╭──

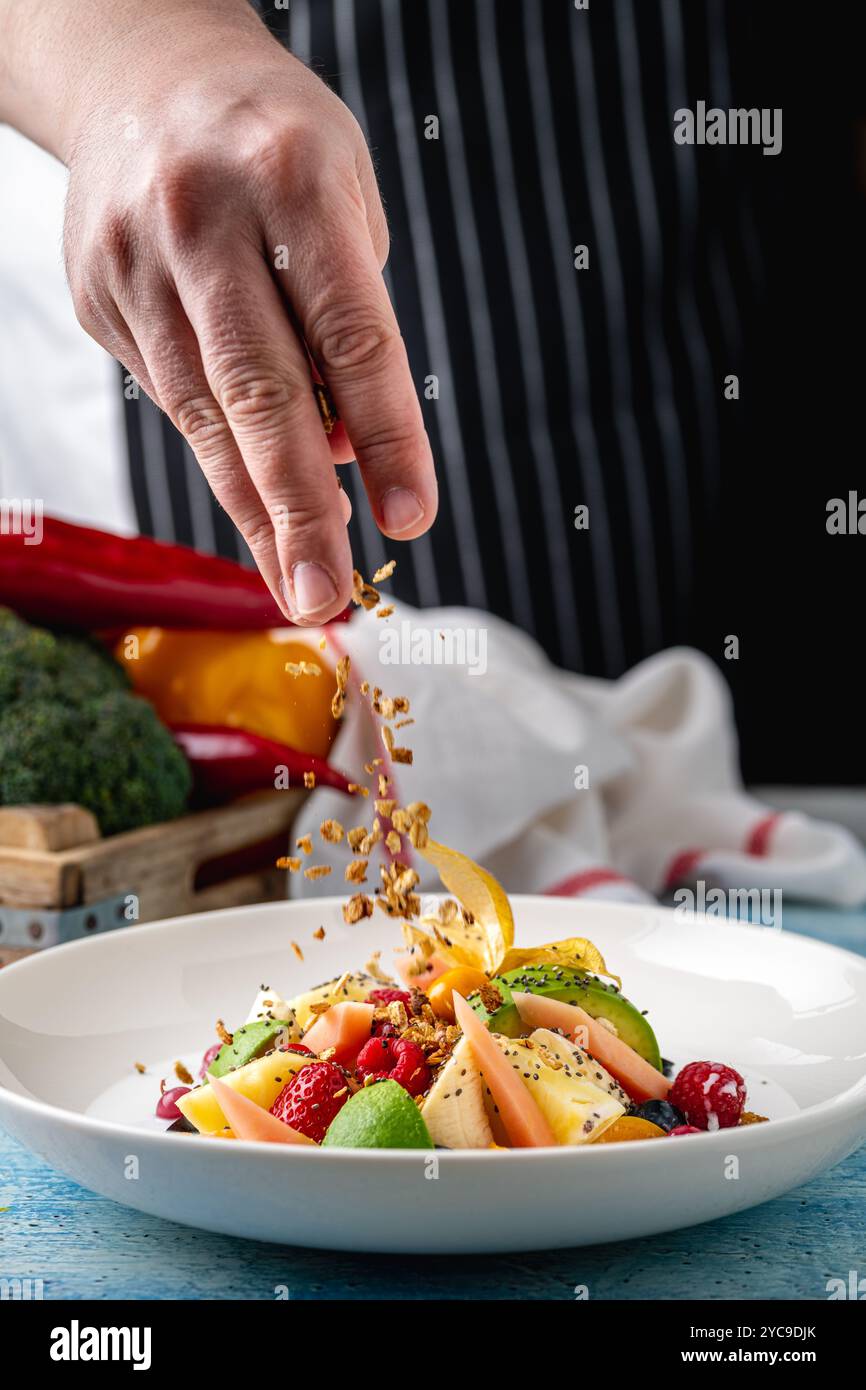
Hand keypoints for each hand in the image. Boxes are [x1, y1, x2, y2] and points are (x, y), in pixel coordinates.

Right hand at [56, 2, 435, 621]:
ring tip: (298, 583)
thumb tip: (342, 453)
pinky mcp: (97, 295)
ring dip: (256, 512)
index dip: (387, 434)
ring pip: (205, 413)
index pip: (353, 331)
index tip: (411, 515)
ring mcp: (136, 259)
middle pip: (260, 390)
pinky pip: (172, 399)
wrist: (137, 72)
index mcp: (292, 175)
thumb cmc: (272, 146)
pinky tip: (256, 510)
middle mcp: (205, 216)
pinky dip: (220, 460)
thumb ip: (350, 320)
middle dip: (299, 508)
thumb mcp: (344, 197)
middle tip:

╰──

* DIRECTIONS *
Leave out the pictures; repeat the data exactly.

* TASK SOLUTION *
Hand keypoints for each hand in the image. Boxes are [x1, y1, x2, y2] and points are (x, y), in pixel coordinates.

Right hand at [56, 2, 435, 621]:
ring tip: (298, 583)
thumb tip: (342, 453)
pinky mcp: (97, 295)
ring dip: (256, 512)
index dip: (387, 434)
ring pip: (205, 413)
index pip: (353, 331)
index tip: (411, 515)
ring mcp: (136, 259)
middle pip: (260, 390)
pinky pip: (172, 399)
wrist: (137, 72)
index mcp: (292, 175)
thumb cmc: (272, 146)
pinky tip: (256, 510)
middle mcp: (205, 216)
pinky dip: (220, 460)
thumb ip: (350, 320)
middle dip: (299, 508)
thumb mcp: (344, 197)
middle tip:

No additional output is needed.